#### Exercises:
1/ In the passage on legal services advocacy, rewrite everything from "So, why? Why" down to "been commonly understood.", replacing "regulatory protections" with "consumer safeguards".
2/ According to the passage on legal services advocacy, why are the cry for change and pressing client needs more pressing than ever right now?
3/ In the passage on legal services advocacy, what do the President's tweets indicate hostility toward?

Segment Start: Document excerpt

If you’re a legal services attorney, as I was for many years, you’ve got more pressing client needs than you can meet. Your days are full, and there is always another client waiting. You probably got into the job because you felt a calling, although some days it can be hard to see if you are making a difference. Injustice abounds, and your tools can feel limited. This can be true for all kinds of grassroots organizers, social service providers, and advocates—the world is crying out for change and our time and energy is limited.
And, right now, that cry for change and those pressing client needs are more pressing than ever. COVID-19 has laid bare in the most stark and chilling terms the life-destroying impact that generations of racism, racial inequality, and poverty have had. African Americans, Latinos, and Native Americans are all dying at vastly disproportional rates. We’ve seen violent suppression by the state of legitimate calls to address centuries of oppression. There is a renewed urgency to our collective work for racial and economic justice.
So, why? Why do regulatory advocacy? Rules take forever to get written, and, at the federal level, we are facing an administration bent on removing regulatory protections. The President’s tweets, if not the agencies’ agendas, indicate implacable hostility to fair housing and fair lending, at least as those terms have been commonly understood.

Segment End: Document excerpt
Segment Start: Provided records

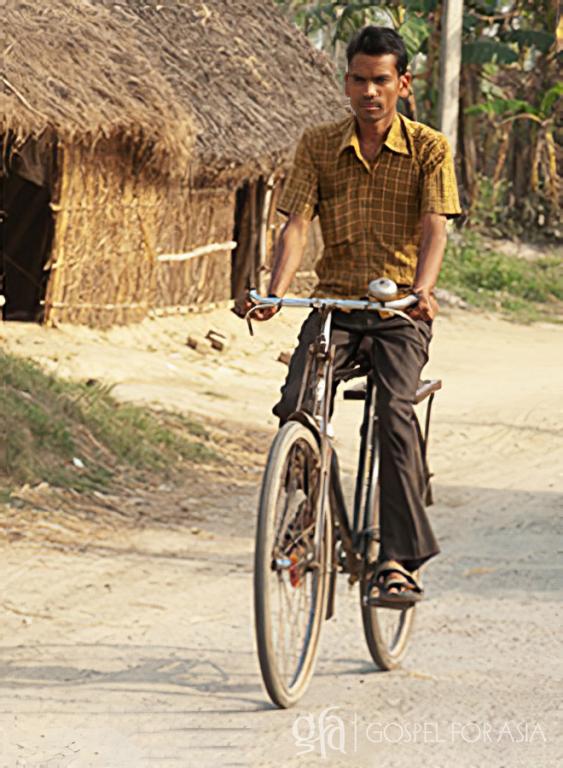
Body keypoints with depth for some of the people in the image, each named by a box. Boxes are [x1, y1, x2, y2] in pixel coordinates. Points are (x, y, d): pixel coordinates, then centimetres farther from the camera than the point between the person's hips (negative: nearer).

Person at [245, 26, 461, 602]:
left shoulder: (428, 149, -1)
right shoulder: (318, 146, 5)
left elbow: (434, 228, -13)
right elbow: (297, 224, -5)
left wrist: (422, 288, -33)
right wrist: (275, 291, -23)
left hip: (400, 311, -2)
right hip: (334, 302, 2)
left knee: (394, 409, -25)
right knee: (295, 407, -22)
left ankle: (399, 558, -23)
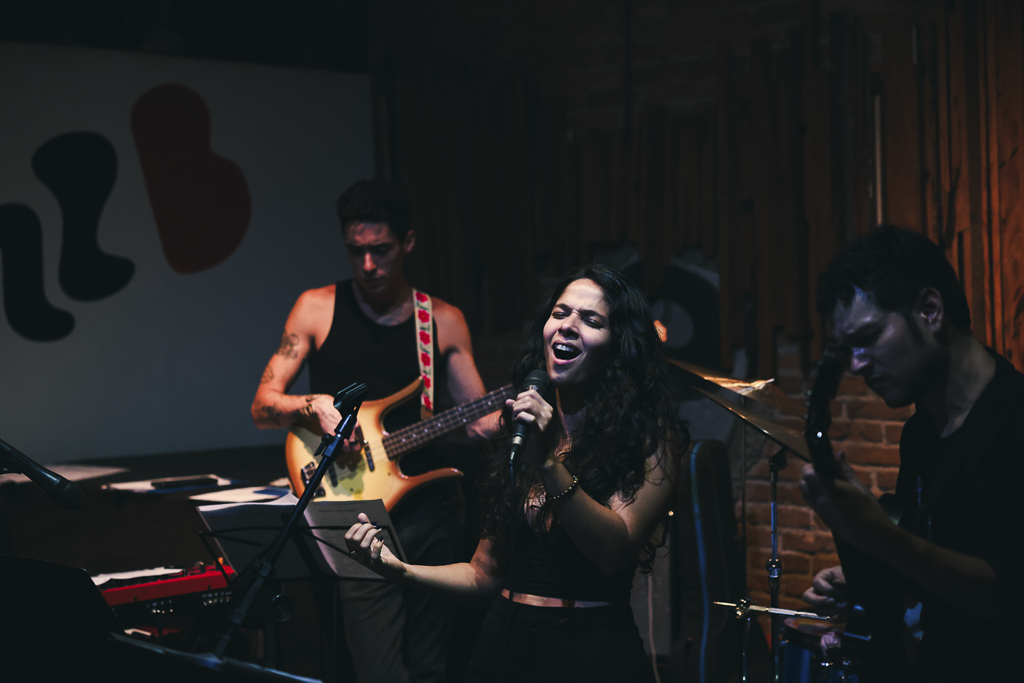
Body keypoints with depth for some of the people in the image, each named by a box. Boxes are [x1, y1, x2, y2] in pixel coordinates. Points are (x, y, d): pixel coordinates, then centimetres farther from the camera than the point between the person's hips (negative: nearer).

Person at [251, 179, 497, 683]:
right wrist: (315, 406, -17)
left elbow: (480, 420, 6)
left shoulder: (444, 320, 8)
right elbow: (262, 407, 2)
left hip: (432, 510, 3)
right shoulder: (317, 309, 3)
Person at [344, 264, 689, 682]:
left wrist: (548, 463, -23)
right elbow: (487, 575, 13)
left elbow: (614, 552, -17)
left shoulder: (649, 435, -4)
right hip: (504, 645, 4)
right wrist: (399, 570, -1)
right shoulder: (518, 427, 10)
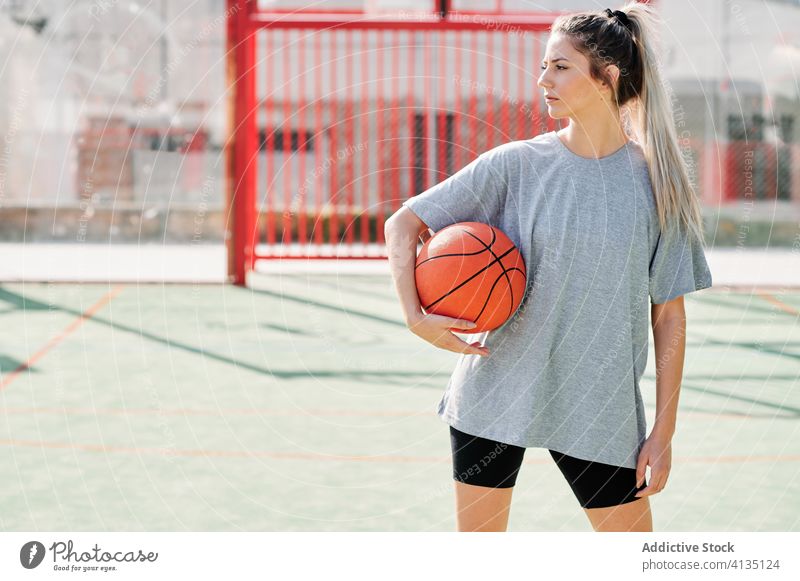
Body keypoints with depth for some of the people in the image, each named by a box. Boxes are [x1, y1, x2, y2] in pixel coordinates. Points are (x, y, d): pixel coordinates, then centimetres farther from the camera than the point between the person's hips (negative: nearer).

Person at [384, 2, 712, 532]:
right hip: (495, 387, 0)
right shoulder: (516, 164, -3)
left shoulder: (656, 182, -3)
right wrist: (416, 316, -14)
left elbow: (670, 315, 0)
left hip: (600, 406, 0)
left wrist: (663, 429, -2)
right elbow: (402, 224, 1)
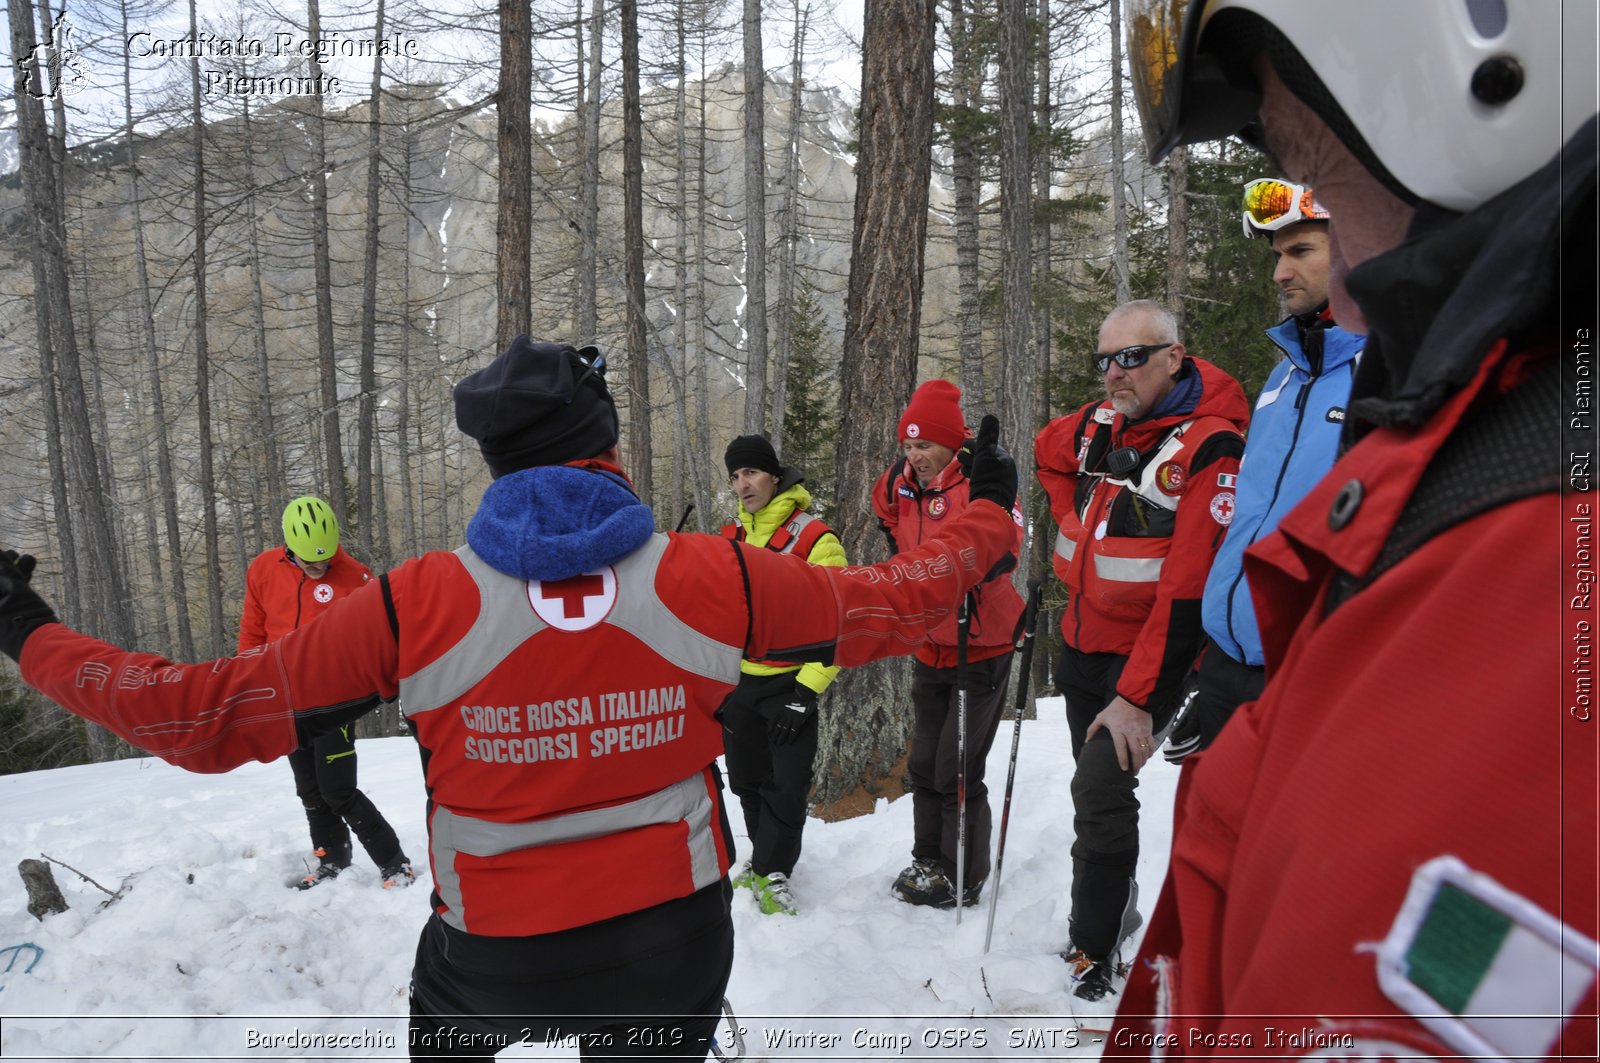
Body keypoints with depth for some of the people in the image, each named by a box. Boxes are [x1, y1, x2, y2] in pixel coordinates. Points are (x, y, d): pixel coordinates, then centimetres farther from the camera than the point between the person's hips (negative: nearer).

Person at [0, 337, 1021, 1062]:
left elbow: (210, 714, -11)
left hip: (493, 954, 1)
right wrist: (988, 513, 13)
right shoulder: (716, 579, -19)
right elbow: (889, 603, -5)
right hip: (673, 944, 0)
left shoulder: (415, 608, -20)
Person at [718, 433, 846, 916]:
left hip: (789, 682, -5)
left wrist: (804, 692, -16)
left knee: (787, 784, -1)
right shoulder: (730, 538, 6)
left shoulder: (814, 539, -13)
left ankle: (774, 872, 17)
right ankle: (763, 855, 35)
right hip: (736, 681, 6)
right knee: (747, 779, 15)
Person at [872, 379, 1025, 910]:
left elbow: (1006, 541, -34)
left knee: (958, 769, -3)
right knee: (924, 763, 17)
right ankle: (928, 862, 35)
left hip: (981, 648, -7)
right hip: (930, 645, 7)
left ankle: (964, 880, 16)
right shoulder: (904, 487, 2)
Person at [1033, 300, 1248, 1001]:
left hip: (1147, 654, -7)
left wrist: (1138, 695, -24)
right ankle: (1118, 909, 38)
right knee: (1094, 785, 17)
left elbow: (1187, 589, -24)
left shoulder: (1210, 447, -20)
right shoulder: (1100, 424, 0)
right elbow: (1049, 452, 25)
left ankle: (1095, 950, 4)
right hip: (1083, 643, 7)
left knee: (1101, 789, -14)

Segment End: Provided records
Segment Start: Provided records

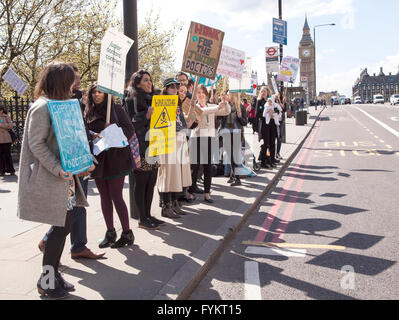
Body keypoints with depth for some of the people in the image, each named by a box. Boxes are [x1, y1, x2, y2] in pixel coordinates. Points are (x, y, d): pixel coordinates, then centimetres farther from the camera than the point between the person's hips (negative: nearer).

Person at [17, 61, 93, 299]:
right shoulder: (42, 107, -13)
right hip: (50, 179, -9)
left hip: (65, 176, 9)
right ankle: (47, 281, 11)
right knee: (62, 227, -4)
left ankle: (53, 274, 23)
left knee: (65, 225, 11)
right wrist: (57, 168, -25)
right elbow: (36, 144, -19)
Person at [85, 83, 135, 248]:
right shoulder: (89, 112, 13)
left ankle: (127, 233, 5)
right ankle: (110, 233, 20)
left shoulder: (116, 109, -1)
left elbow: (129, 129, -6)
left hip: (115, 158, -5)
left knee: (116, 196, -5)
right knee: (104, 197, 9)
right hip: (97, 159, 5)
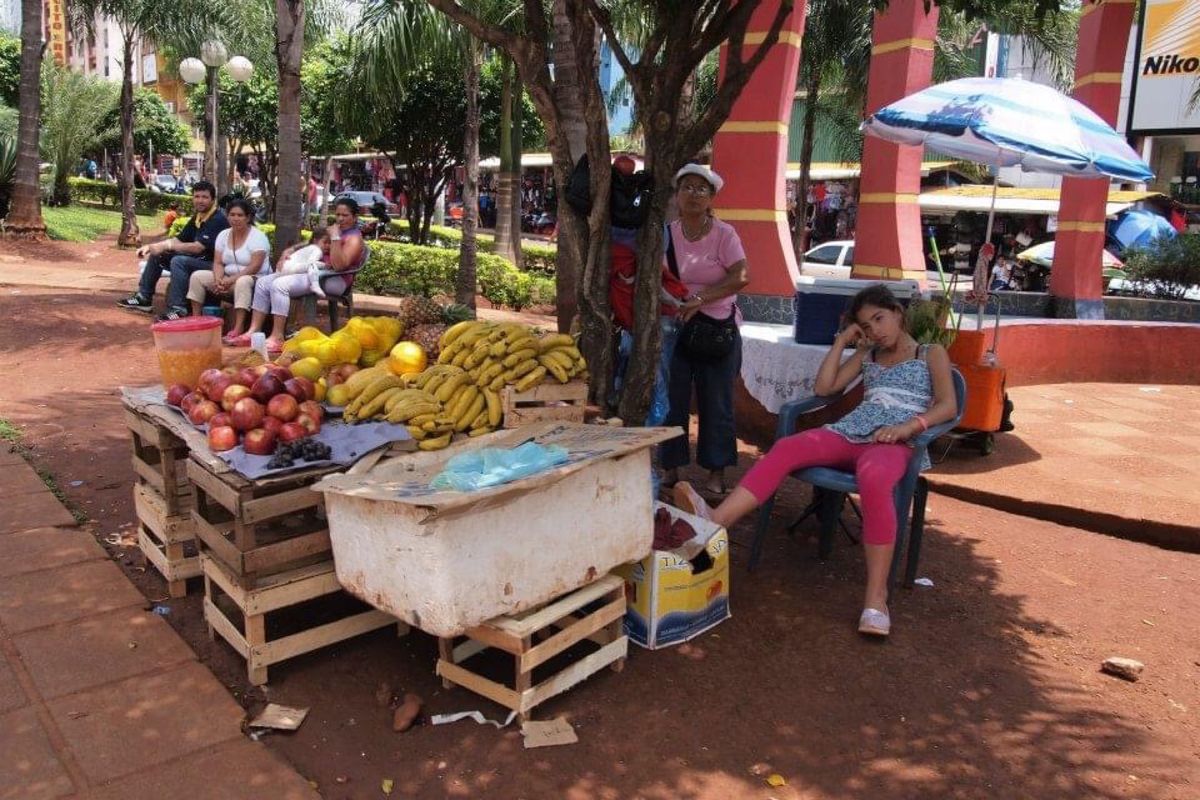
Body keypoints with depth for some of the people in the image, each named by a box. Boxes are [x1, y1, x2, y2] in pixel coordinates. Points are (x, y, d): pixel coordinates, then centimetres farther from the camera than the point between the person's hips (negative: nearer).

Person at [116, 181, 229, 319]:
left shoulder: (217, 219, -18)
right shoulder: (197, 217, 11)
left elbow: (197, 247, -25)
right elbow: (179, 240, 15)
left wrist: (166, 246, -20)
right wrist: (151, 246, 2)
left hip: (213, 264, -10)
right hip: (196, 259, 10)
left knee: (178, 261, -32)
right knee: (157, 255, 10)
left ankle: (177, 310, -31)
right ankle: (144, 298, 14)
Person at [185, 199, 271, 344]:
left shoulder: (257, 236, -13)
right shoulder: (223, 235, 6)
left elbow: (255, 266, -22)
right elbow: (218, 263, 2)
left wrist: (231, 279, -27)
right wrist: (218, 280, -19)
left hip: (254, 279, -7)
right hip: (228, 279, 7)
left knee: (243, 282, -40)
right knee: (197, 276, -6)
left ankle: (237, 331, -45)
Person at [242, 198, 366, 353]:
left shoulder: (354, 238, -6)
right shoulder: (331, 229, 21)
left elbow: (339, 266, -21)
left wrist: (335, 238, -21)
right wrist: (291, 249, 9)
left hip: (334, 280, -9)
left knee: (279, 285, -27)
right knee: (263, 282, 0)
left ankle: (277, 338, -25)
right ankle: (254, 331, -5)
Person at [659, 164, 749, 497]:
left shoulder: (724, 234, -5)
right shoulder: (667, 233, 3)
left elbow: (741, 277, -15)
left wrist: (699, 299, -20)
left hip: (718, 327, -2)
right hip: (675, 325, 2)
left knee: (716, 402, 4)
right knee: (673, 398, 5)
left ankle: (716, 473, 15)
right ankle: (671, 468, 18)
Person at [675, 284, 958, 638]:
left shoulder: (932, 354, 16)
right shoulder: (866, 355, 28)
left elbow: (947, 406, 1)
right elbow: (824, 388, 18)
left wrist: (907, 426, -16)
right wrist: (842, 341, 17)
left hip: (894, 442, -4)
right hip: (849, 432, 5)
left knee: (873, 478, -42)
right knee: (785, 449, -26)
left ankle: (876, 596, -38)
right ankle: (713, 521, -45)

Segment End: Provided records

#### Set of answers:
1/
So, why? Why do regulatory advocacy? Rules take forever to get written, and, at the federal level, we are facing an administration bent on removing consumer safeguards. The President’s tweets, if not the agencies’ agendas, indicate implacable hostility to fair housing and fair lending, at least as those terms have been commonly understood.

2/ COVID-19 has starkly exposed the life-destroying impact of generations of racism, racial inequality, and poverty, with African Americans, Latinos, and Native Americans dying at vastly disproportional rates. The state has also violently suppressed legitimate calls to address centuries of oppression.

3/ They indicate implacable hostility to fair housing and fair lending.